Items from a data source
═══
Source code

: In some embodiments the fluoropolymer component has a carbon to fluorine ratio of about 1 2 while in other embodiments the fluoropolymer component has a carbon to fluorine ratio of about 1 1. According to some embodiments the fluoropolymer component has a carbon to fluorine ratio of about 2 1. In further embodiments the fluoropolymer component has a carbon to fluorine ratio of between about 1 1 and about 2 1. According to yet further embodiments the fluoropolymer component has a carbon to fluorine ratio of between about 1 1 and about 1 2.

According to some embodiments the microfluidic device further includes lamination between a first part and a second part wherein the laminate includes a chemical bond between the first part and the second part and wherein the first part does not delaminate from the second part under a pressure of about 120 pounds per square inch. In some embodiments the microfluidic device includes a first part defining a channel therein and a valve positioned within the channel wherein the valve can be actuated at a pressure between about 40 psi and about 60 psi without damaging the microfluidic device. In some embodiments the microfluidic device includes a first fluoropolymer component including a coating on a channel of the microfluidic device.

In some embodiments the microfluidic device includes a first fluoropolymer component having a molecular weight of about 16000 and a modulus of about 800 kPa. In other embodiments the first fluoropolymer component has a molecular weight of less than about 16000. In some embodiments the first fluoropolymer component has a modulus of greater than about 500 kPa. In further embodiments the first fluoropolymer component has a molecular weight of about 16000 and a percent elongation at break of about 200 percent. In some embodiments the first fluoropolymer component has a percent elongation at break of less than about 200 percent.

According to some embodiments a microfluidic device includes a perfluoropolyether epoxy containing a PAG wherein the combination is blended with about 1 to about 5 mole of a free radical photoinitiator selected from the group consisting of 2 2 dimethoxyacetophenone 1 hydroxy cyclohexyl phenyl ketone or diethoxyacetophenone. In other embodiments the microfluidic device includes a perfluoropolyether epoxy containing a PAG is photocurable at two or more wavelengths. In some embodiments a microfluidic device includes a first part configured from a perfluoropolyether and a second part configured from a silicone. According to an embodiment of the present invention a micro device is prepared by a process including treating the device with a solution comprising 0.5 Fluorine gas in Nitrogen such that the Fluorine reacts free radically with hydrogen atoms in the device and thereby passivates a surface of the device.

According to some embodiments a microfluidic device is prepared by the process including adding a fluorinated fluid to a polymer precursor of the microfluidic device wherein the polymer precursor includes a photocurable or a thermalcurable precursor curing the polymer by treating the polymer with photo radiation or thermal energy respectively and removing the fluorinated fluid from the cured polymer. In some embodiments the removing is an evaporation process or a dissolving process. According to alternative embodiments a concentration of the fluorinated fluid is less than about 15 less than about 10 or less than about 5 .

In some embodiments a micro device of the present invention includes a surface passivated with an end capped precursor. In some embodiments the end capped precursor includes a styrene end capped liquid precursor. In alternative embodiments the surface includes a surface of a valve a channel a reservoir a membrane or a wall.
═══
Work instruction
Put each line of the records above into a numbered list, and leave out the blank lines.

Completed task
1. Source code
2. : In some embodiments the fluoropolymer component has a carbon to fluorine ratio of about 1 2 while in other embodiments the fluoropolymer component has a carbon to fluorine ratio of about 1 1. According to some embodiments the fluoropolymer component has a carbon to fluorine ratio of about 2 1. In further embodiments the fluoropolymer component has a carbon to fluorine ratio of between about 1 1 and about 2 1. According to yet further embodiments the fluoropolymer component has a carbon to fluorine ratio of between about 1 1 and about 1 2.
3. According to some embodiments the microfluidic device further includes lamination between a first part and a second part wherein the laminate includes a chemical bond between the first part and the second part and wherein the first part does not delaminate from the second part under a pressure of about 120 pounds per square inch. In some embodiments the microfluidic device includes a first part defining a channel therein and a valve positioned within the channel wherein the valve can be actuated at a pressure between about 40 psi and about 60 psi without damaging the microfluidic device. In some embodiments the microfluidic device includes a first fluoropolymer component including a coating on a channel of the microfluidic device.
4. In some embodiments the microfluidic device includes a first fluoropolymer component having a molecular weight of about 16000 and a modulus of about 800 kPa. In other embodiments the first fluoropolymer component has a molecular weight of less than about 16000. In some embodiments the first fluoropolymer component has a modulus of greater than about 500 kPa. In further embodiments the first fluoropolymer component has a molecular weight of about 16000 and a percent elongation at break of about 200 percent. In some embodiments the first fluoropolymer component has a percent elongation at break of less than about 200 percent.
5. According to some embodiments a microfluidic device includes a perfluoropolyether epoxy containing a PAG wherein the combination is blended with about 1 to about 5 mole of a free radical photoinitiator selected from the group consisting of 2 2 dimethoxyacetophenone 1 hydroxy cyclohexyl phenyl ketone or diethoxyacetophenone. In other embodiments the microfluidic device includes a perfluoropolyether epoxy containing a PAG is photocurable at two or more wavelengths. In some embodiments a microfluidic device includes a first part configured from a perfluoropolyether and a second part configured from a silicone. According to an embodiment of the present invention a micro device is prepared by a process including treating the device with a solution comprising 0.5 Fluorine gas in Nitrogen such that the Fluorine reacts free radically with hydrogen atoms in the device and thereby passivates a surface of the device.
6. According to some embodiments a microfluidic device is prepared by the process including adding a fluorinated fluid to a polymer precursor of the microfluidic device wherein the polymer precursor includes a photocurable or a thermalcurable precursor curing the polymer by treating the polymer with photo radiation or thermal energy respectively and removing the fluorinated fluid from the cured polymer. In some embodiments the removing is an evaporation process or a dissolving process. According to alternative embodiments a concentration of the fluorinated fluid is less than about 15 less than about 10 or less than about 5 .
7. In some embodiments a micro device of the present invention includes a surface passivated with an end capped precursor. In some embodiments the end capped precursor includes a styrene end capped liquid precursor. In alternative embodiments the surface includes a surface of a valve a channel a reservoir a membrane or a wall.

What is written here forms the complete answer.